Raw data:
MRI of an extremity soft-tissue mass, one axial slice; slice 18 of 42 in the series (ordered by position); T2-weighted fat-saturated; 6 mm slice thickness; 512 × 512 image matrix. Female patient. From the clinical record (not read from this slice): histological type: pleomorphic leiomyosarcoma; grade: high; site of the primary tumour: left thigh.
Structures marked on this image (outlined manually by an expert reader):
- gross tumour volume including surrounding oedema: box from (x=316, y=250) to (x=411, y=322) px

Work order:
An exact reproduction of the material above is required.

Answer box:
MRI of an extremity soft-tissue mass, one axial slice; slice 18 of 42 in the series (ordered by position); T2-weighted fat-saturated; 6 mm slice thickness; 512 × 512 image matrix. Female patient. From the clinical record (not read from this slice): histological type: pleomorphic leiomyosarcoma; grade: high; site of the primary tumour: left thigh.
Structures marked on this image (outlined manually by an expert reader):
- gross tumour volume including surrounding oedema: box from (x=316, y=250) to (x=411, y=322) px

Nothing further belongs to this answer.